(DOCUMENT SECTION begins)
If you were asked to paint a picture of North York Moors climbing, you'd be forgiven for imagining a land of little brown rocks, poking out from the peaty heather waste. The hard sandstone 'acid bog' landscape does indeed dominate the north of the region, but to the south, a rolling fertile world of gentle dales and bright white houses stands in radical contrast to the harsh hills that lie only a few miles away. This is the home of Moors Limestone, where the climbing is mostly massive, juggy and adventurous. Be sure to pack a big sandwich, a helmet and a substantial rack of hexes.
In this article, we'll cover two tall and well-established venues that should be on every sub-extreme climber's tick list, as well as the pretty little spot of Ravenswick; worth checking out if in the area.
Whitestone is a monstrous crag with a partially-deserved reputation for mad lines, loose rock and unusual forms of protection. In recent years it has also become popular among the wider climbing community, owing to its central wall that possesses some of the most magnificent single pitch rock climbs in the country. In stark contrast to the wild left side of the crag, the huge open-book corners and plunging cracklines of this main section are on mostly solid rock, full of bombproof gear and gifted with a phenomenally photogenic view across the flatlands of Yorkshire.
(DOCUMENT SECTION ends)
(PROVIDED RECORDS begins)
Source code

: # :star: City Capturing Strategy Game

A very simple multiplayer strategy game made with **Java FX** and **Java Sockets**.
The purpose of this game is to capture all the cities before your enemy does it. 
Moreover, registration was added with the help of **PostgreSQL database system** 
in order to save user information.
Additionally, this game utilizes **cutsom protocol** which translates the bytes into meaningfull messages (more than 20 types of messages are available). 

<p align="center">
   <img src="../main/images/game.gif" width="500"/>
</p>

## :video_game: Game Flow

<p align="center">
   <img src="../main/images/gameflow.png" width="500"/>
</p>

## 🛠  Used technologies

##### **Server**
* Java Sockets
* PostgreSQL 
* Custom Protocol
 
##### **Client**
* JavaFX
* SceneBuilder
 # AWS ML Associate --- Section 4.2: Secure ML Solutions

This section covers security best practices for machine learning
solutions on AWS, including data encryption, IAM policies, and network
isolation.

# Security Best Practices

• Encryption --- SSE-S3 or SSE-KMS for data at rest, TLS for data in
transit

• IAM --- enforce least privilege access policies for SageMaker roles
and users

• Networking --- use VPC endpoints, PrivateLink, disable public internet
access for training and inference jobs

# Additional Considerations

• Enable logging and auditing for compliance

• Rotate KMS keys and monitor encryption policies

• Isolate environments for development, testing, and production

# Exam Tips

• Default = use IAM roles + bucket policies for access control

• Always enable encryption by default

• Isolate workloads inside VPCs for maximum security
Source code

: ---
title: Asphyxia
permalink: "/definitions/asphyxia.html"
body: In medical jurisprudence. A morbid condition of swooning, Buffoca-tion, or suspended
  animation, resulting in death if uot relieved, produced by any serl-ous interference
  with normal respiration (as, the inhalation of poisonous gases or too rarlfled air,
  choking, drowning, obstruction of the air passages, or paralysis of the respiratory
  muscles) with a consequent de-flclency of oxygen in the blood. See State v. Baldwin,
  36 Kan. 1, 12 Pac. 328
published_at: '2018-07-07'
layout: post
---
(PROVIDED RECORDS ends)
(PROVIDED RECORDS begins)
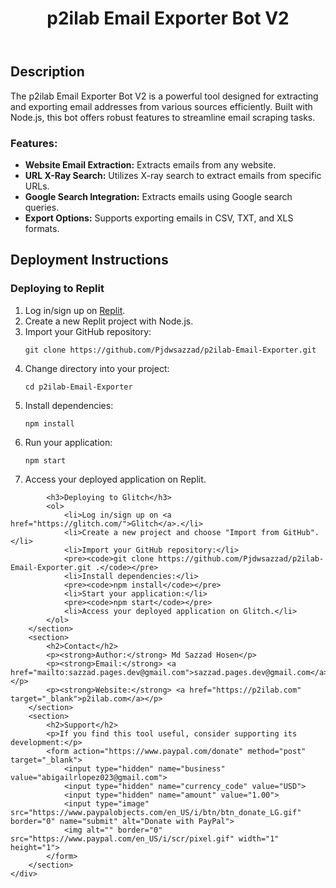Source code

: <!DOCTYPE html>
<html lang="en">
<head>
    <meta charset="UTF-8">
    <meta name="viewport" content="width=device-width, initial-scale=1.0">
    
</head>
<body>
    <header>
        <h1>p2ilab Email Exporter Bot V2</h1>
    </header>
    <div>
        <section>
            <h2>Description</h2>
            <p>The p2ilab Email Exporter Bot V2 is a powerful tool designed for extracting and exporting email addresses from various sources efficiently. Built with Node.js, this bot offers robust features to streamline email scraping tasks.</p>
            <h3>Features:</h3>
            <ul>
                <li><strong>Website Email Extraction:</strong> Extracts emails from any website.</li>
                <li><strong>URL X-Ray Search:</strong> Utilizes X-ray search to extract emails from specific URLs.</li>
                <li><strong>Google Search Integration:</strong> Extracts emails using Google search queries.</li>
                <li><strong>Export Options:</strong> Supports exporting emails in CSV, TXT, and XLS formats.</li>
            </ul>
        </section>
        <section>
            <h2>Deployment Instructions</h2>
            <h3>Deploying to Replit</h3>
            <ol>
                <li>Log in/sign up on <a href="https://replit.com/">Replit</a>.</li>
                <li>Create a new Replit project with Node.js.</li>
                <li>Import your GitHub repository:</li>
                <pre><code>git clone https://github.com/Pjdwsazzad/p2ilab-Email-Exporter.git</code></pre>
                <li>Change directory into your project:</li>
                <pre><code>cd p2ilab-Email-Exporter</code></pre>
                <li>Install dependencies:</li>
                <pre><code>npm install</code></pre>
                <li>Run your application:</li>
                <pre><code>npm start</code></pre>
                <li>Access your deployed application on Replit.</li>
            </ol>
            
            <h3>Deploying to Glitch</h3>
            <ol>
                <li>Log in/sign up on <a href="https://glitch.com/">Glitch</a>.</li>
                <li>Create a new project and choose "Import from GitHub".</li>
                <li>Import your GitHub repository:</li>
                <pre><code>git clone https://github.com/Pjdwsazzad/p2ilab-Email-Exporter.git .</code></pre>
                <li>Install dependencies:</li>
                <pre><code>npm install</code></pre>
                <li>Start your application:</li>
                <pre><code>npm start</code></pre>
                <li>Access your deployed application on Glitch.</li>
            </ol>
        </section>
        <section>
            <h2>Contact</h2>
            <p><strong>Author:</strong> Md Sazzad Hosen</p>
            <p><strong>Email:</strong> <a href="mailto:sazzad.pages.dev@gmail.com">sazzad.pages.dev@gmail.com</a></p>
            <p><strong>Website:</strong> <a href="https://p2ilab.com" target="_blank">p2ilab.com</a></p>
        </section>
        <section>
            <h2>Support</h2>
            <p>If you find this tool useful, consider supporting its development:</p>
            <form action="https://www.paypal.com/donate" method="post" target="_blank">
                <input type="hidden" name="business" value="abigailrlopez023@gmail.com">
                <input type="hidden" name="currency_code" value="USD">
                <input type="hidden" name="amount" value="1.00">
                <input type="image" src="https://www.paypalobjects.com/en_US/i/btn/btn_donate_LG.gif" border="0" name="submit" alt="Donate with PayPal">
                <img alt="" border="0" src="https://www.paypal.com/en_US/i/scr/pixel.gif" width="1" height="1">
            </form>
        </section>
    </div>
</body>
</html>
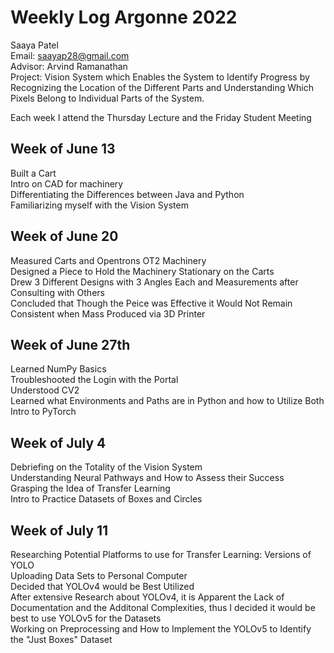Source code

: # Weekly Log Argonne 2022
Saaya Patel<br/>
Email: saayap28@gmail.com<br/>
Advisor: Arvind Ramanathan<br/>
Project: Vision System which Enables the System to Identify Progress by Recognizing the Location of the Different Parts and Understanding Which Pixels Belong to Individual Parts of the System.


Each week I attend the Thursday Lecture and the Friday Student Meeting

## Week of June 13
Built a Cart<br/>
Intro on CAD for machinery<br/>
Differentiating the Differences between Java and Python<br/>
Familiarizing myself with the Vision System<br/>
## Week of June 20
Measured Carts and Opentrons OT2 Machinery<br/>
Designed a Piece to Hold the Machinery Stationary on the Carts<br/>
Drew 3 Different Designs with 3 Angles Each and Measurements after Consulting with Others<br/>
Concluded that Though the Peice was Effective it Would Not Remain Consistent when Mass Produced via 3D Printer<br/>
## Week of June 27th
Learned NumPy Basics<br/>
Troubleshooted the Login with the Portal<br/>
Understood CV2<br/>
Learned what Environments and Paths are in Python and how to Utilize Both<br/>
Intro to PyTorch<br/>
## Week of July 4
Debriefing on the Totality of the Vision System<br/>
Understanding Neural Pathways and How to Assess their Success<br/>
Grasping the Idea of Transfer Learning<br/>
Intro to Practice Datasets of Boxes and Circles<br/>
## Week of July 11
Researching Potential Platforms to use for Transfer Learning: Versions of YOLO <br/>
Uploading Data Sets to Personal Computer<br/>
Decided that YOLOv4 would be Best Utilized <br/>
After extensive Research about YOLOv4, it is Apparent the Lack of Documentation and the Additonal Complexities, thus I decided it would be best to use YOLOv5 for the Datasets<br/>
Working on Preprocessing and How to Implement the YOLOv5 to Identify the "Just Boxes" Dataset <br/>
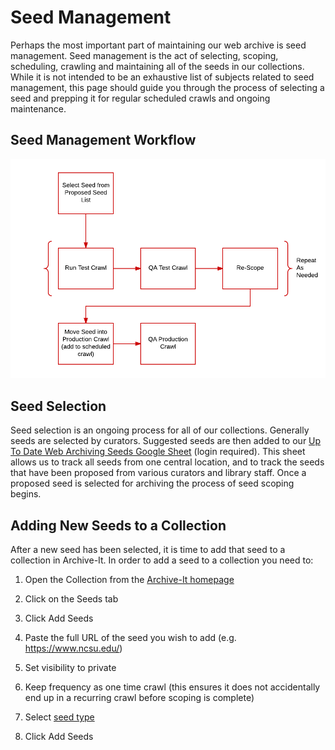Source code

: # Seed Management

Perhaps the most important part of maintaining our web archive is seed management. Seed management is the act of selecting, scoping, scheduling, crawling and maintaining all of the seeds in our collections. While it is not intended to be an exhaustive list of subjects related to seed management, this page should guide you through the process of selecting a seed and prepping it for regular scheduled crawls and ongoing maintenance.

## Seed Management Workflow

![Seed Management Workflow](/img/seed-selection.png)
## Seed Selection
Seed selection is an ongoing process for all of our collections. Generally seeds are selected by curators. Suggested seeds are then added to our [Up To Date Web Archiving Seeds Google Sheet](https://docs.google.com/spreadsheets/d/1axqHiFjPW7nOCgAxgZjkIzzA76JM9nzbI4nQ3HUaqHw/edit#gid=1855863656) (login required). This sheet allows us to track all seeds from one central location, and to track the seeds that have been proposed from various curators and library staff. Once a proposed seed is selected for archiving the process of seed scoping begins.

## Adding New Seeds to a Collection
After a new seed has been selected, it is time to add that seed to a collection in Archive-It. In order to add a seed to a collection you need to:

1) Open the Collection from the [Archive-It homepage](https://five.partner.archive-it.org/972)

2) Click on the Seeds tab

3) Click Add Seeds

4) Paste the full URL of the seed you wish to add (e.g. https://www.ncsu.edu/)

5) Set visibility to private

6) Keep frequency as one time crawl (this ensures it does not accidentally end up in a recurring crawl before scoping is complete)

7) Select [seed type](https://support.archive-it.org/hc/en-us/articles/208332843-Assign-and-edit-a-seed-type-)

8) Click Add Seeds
(PROVIDED RECORDS ends)
(PROVIDED RECORDS begins)
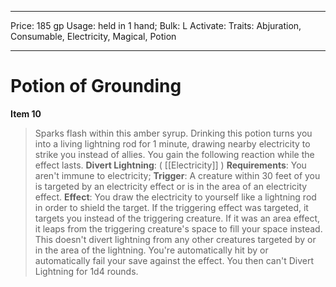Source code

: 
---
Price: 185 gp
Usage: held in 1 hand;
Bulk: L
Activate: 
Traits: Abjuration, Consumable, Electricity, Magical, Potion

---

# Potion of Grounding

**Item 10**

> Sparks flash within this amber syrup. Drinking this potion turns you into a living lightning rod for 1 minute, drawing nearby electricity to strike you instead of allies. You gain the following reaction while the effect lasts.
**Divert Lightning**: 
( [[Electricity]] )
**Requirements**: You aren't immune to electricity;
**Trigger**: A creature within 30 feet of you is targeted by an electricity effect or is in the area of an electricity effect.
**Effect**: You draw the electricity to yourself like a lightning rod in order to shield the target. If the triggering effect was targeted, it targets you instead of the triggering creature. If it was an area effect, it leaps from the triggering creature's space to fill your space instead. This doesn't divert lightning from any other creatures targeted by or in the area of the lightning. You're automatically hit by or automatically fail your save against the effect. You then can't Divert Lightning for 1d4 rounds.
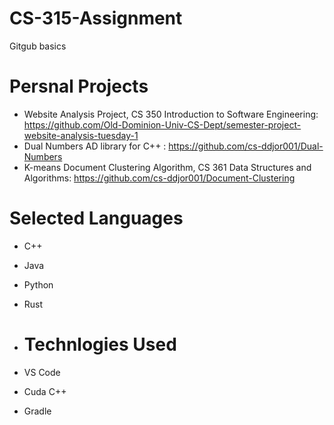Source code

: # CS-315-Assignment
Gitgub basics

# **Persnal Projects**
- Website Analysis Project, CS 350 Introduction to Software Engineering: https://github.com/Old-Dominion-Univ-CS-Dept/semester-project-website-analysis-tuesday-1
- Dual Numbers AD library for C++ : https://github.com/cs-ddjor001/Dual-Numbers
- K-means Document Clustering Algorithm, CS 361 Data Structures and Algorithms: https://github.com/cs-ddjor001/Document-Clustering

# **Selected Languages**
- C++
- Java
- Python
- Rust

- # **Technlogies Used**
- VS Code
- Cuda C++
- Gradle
(PROVIDED RECORDS ends)
PARTS OF THE EXERCISE:
**A.** Indicate whether each of the following statements agrees with the North York Moors climbing article, answering yes or no and quoting the words of the article that decide it. (i) The hard sandstone landscape dominates the south of the region. (ii) The article covers two tall, well-established venues along with Ravenswick. (iii) The main section of Whitestone is mostly on loose rock.
**B.** Write out the passage of the North York Moors climbing article from "If you were" to "rack of hexes.", reproducing its wording precisely.

ANSWERS BY TASK:
**A.**
(i) No: "The hard sandstone 'acid bog' landscape does indeed dominate the north of the region"
(ii) Yes: "we'll cover two tall and well-established venues that should be on every sub-extreme climber's tick list, as well as the pretty little spot of Ravenswick"
(iii) No: "the huge open-book corners and plunging cracklines of this main section are on mostly solid rock"

**B.**
If you were asked to paint a picture of North York Moors climbing, you'd be forgiven for imagining a land of little brown rocks, poking out from the peaty heather waste. The hard sandstone 'acid bog' landscape does indeed dominate the north of the region, but to the south, a rolling fertile world of gentle dales and bright white houses stands in radical contrast to the harsh hills that lie only a few miles away. This is the home of Moors Limestone, where the climbing is mostly massive, juggy and adventurous. Be sure to pack a big sandwich, a helmet and a substantial rack of hexes.